__Written task__.
Count the lines in the items below that contain the string "illustrated", treating uppercase and lowercase as different. Give only the number.

__Data__.
>>

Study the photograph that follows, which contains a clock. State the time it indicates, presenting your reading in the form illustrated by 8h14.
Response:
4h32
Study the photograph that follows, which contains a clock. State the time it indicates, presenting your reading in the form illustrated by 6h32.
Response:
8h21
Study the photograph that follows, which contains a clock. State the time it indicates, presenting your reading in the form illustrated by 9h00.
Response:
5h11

<<
>>

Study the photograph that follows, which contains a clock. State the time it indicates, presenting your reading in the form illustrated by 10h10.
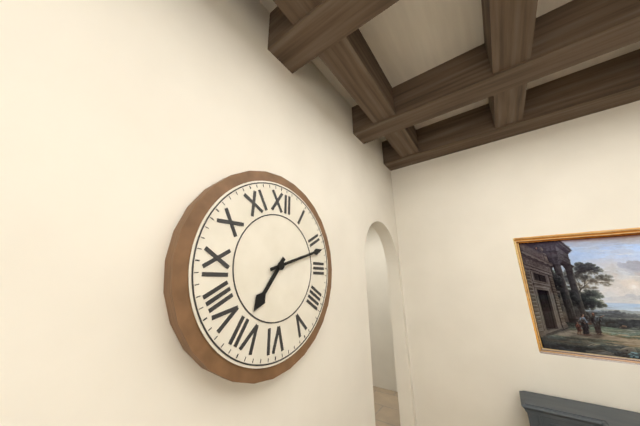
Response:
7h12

<<

__Finished task__.
4